PET/CT Before Autologous Stem Cell Transplantation Predicts Outcome In High-Risk, Relapsed Follicular Lymphoma

First-line immunochemotherapy followed by two years of rituximab (R) maintenance is now the standard of care for high-tumor burden follicular lymphoma (FL). In spite of an old controversy regarding the heterogeneous metabolic activity of FL lesions, either interim or final PET-CT after R-CHOP first-line therapy is now recognize to be strongly predictive of outcome.

At the time of relapse, R-chemotherapy and autologous stem cell transplantation (ASCT) is a recommended option. Though, some patients will relapse quickly while others achieve long-term remissions. We investigated the prognostic value of PET-CT in patients with high-tumor burden relapsed FL treated with salvage R-chemotherapy followed by ASCT.

Seventy-five patients with relapsed FL referred to three French institutions were retrospectively analyzed. Patients with grade 3b follicular lymphoma or transformed into diffuse large B-cell lymphoma were excluded. Patients received second-line immunochemotherapy according to the local physician’s choice. We classified these salvage treatments into three groups: fludarabine-based regimen (n=29, group 1), cytarabine-based regimen (n=31, group 2), or ifosfamide-based regimen (n=15, group 3). PET-CT scans performed after salvage therapy (before ASCT) were included in the analyses. The local investigator’s interpretation of the imaging physician’s scan report defined a positive or negative PET.

Median age was 56 years and 60% were men. Sixty eight patients received ASCT. Among this whole high-risk study population, 87% relapsed before 36 months after R-CHOP and 42% relapsed within 6 months and were therefore considered as R-CHOP refractory, with a median progression free survival (PFS) after R-CHOP first-line therapy of 15 months. Only 21% of the patients received R maintenance after R-CHOP.
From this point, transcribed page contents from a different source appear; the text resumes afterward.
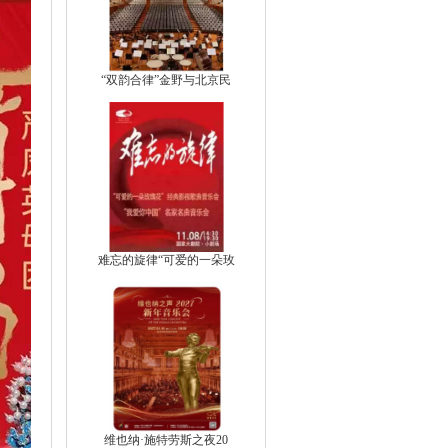
“双韵合律”金野与北京民
难忘的旋律“可爱的一朵玫
维也纳·施特劳斯之夜20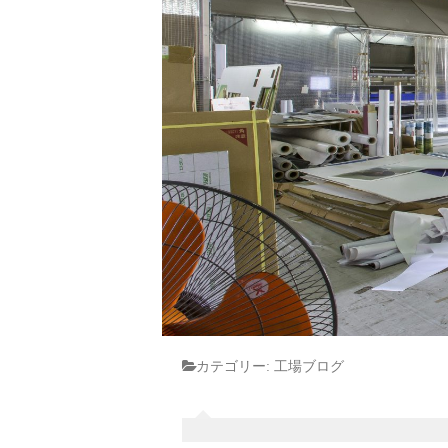
カテゴリー:
工場ブログ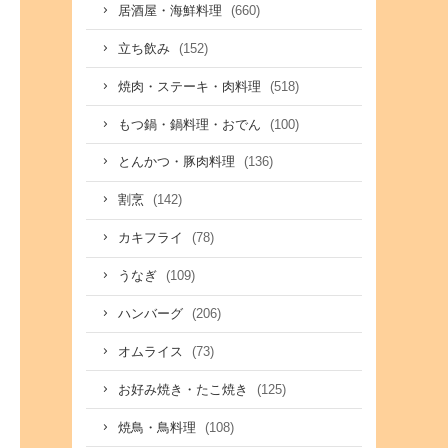
(660)
居酒屋・海鮮料理
(152)
立ち飲み
(518)
焼肉・ステーキ・肉料理
(100)
もつ鍋・鍋料理・おでん
(136)
とんかつ・豚肉料理
(142)
割烹
(78)
カキフライ
(109)
うなぎ
(206)
ハンバーグ
(73)
オムライス
(125)
お好み焼き・たこ焼き
(108)
焼鳥・鳥料理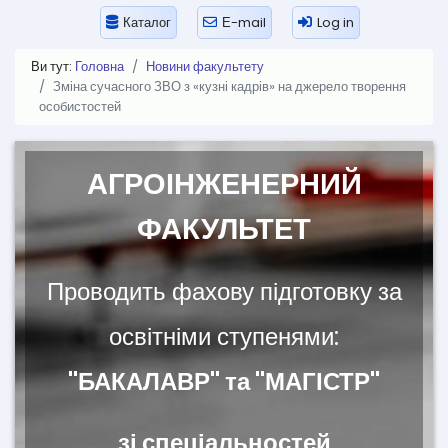
Каталог
Е-mail
Log in
Ви тут:
Головна
Новини факультету
Зміна сучасного ЗВО з «кузні кадрів» на джерело творення
особистостей
АГРОІНЖЕНЕРНИЙ
ФАКУЛЬТЕТ
Проводить фахову підготовку за
освітніми ступенями:
"БАКАЛАВР" та "МАГІСТР"
зі спеціальностей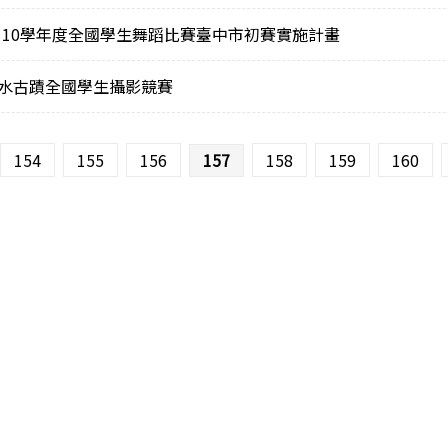
110學年度全國學生舞蹈比賽臺中市初賽實施計畫
淡水古蹟全國學生攝影競賽
154
155
156
157
158
159
160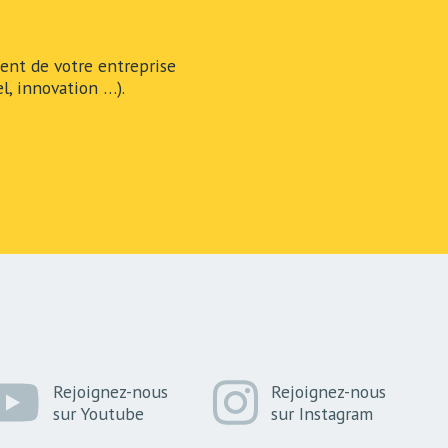
nt de votre entreprise
l, innovation …).
Rejoignez-nous
Rejoignez-nous
sur Youtube
sur Instagram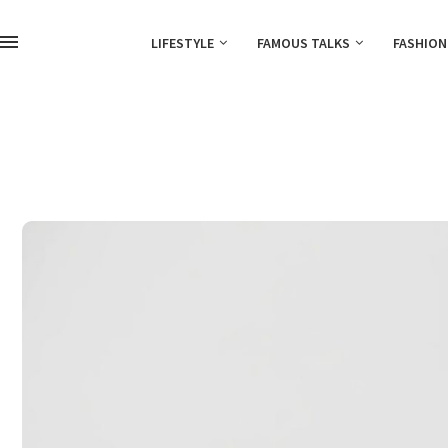
LIFESTYLE
FAMOUS TALKS
FASHION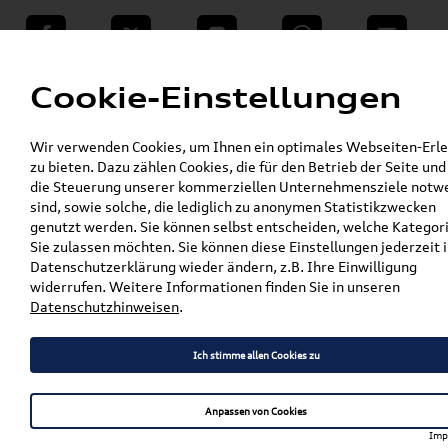
teilen
Twitter
Instagram
WhatsApp
E-Mail
Menü
Cookie-Einstellungen
»
Wir verwenden Cookies, um Ihnen ein optimales Webseiten-Erle
VW Shop - VW Originalteile und Zubehör
zu bieten. Dazu zählen Cookies, die für den Betrieb der Seite und
»
VW Zubehör
die Steuerung unserer kommerziellen Unternehmensziele notw
Pflege, Flüssigkeiten, Lackstifte & Spraydosen
sind, sowie solche, die lediglich zu anonymen Statistikzwecken
»
»
Spraydosen
genutzt werden. Sie können selbst entscheiden, welche Kategor
Original VW Lackspray Set LH7X; Oxidsilber-
Sie zulassen möchten. Sie können diese Einstellungen jederzeit i
Metallic LLS0M6H7X
Datenschutzerklärung wieder ändern, z.B. Ihre Einwilligung
widerrufen. Weitere Informationen finden Sie in unseren
Original VW Lackspray Set
Datenschutzhinweisen
.
LH7X; Oxidsilber-Metallic
Ich stimme allen Cookies zu
LLS0M6H7X
Anpassen von Cookies
Imp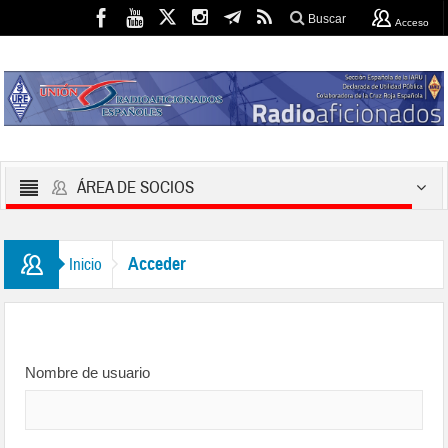
Buscar
Acceso
ÁREA DE SOCIOS
Acceder
Inicio
Nombre de usuario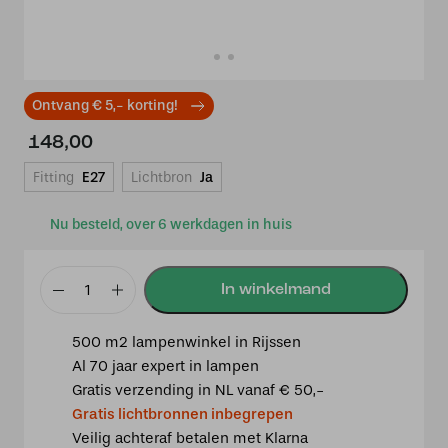
Ontvang € 5,- korting!
148,00
Fitting
E27
Lichtbron
Ja
Nu besteld, over 6 werkdagen in huis
Tiffany
wandlamp
500 m2 lampenwinkel in Rijssen
zwart
Al 70 jaar expert in lampen
met
Gratis verzending in NL vanaf € 50,-
Parabola
Gratis lichtbronnen inbegrepen
Small
Veilig achteraf betalen met Klarna
aantal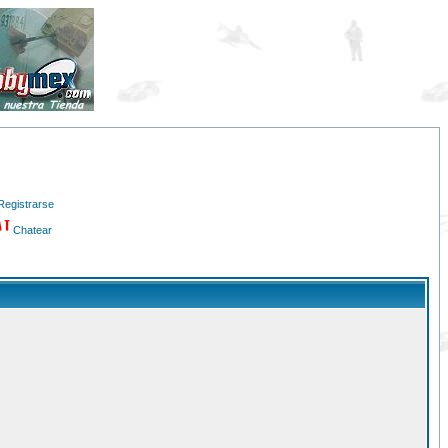
Registrarse
Chatear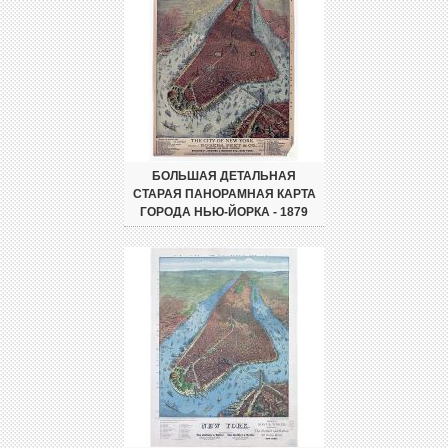
БОЛЬШАЯ ДЕТАЛЬНАЯ
СТАРАЯ ПАНОРАМНАЯ КАРТА
ГОРОДА НЬЮ-ЙОРКА - 1879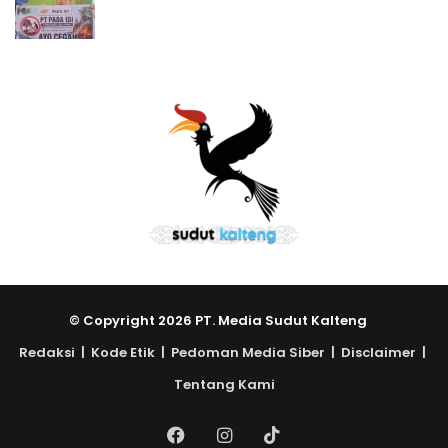
© Copyright 2026 PT. Media Sudut Kalteng
Redaksi |
Kode Etik |
Pedoman Media Siber |
Disclaimer |
Tentang Kami
Facebook
Instagram
TikTok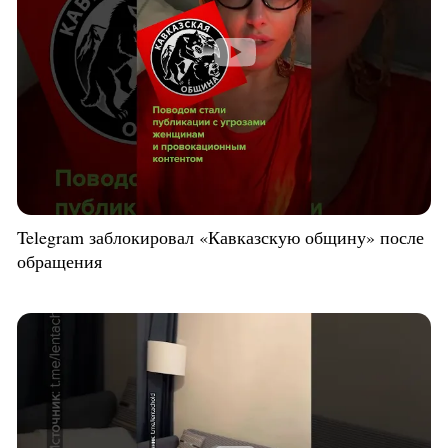
Telegram заблокировал «Кавказскую общину» после
обращения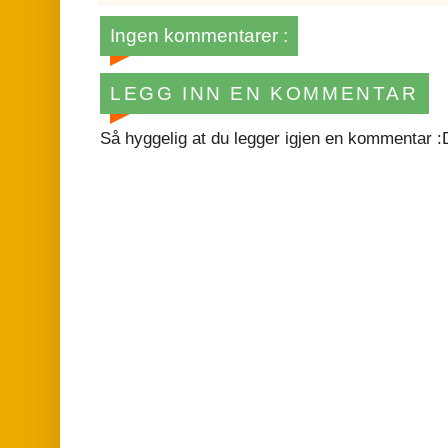
Ingen kommentarer :
LEGG INN EN KOMMENTAR
Så hyggelig at du legger igjen en kommentar :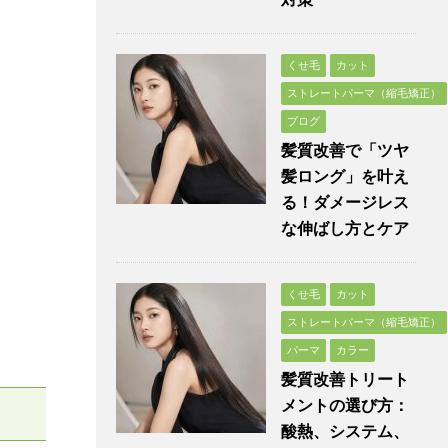
くせ毛
カット
ストレートパーマ（縮毛矯正）
ブログ
髪質改善で「ツヤ
髪ロング」を叶え
る！ダメージレス
な伸ばし方とケア
くせ毛
カット
ストレートパーマ（縮毛矯正）
パーマ
カラー
髪質改善トリート
メントの選び方：
酸熱、システム、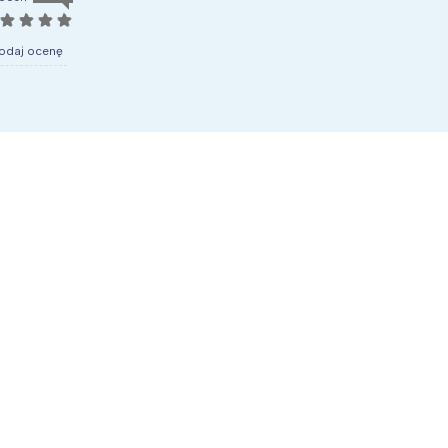
☆
☆
☆
☆
odaj ocenę
Interesują mnie wydarzenia z tego regionu
arszawa
Śląsk
ódź
Kraków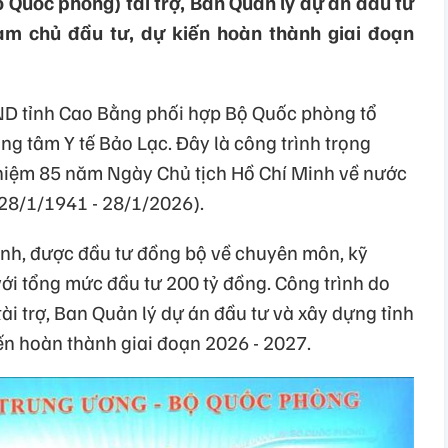
 Quốc phòng) tài trợ, Ban Quản lý dự án đầu tư
àm chủ đầu tư, dự kiến hoàn thành giai đoạn
ND tỉnh Cao Bằng phối hợp Bộ Quốc phòng tổ
g tâm Y tế Bảo Lạc. Đây là công trình trọng
 niệm 85 năm Ngày Chủ tịch Hồ Chí Minh về nước
28/1/1941 - 28/1/2026).
nh, được đầu tư đồng bộ về chuyên môn, kỹ
, với tổng mức đầu tư 200 tỷ đồng. Công trình do
i trợ, Ban Quản lý dự án đầu tư và xây dựng tỉnh
ến hoàn thành giai đoạn 2026 - 2027.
PET-CT scans after salvage therapy (before ASCT) were considered negative in 57%/76%/47% among the 3 groups respectively (p=0.06). Median stem cell harvest was higher in group 3-ifosfamide-based (8.3.10⁶) than in both fludarabine and cytarabine-based regimens (4.47 and 4.8.10⁶ respectively, Mann-Whitney p=0.15). Conditioning regimen was BEAM (37%) or Zevalin-BEAM (56%). Thirteen patients received R maintenance after ASCT.

At a median follow-up of 28 months, 26/75 patients relapsed and 62 are alive. At 2 years, median PFS was 63.8%/66%/53.5% and median overall survival (OS) 68%/94%/92% among the 3 groups, respectively.

PFS was only correlated to PET-CT results (p=0.0006). OS was correlated to group of therapy (2-3 versus 1), FLIPI score at relapse and PET-CT negativity. The latter was the strongest OS predictor on a multivariate analysis (p<0.01). On the other hand, age, gender, conditioning regimen, and PFS after R-CHOP (<36 months or even <12 months) were not linked to shorter PFS/OS.

We observed 12% of second non-hematologic cancer.

PET-CT scan negativity after salvage treatment is the most important favourable factor for relapsed/refractory FL patients who receive ASCT.

No relevant conflicts of interest to declare.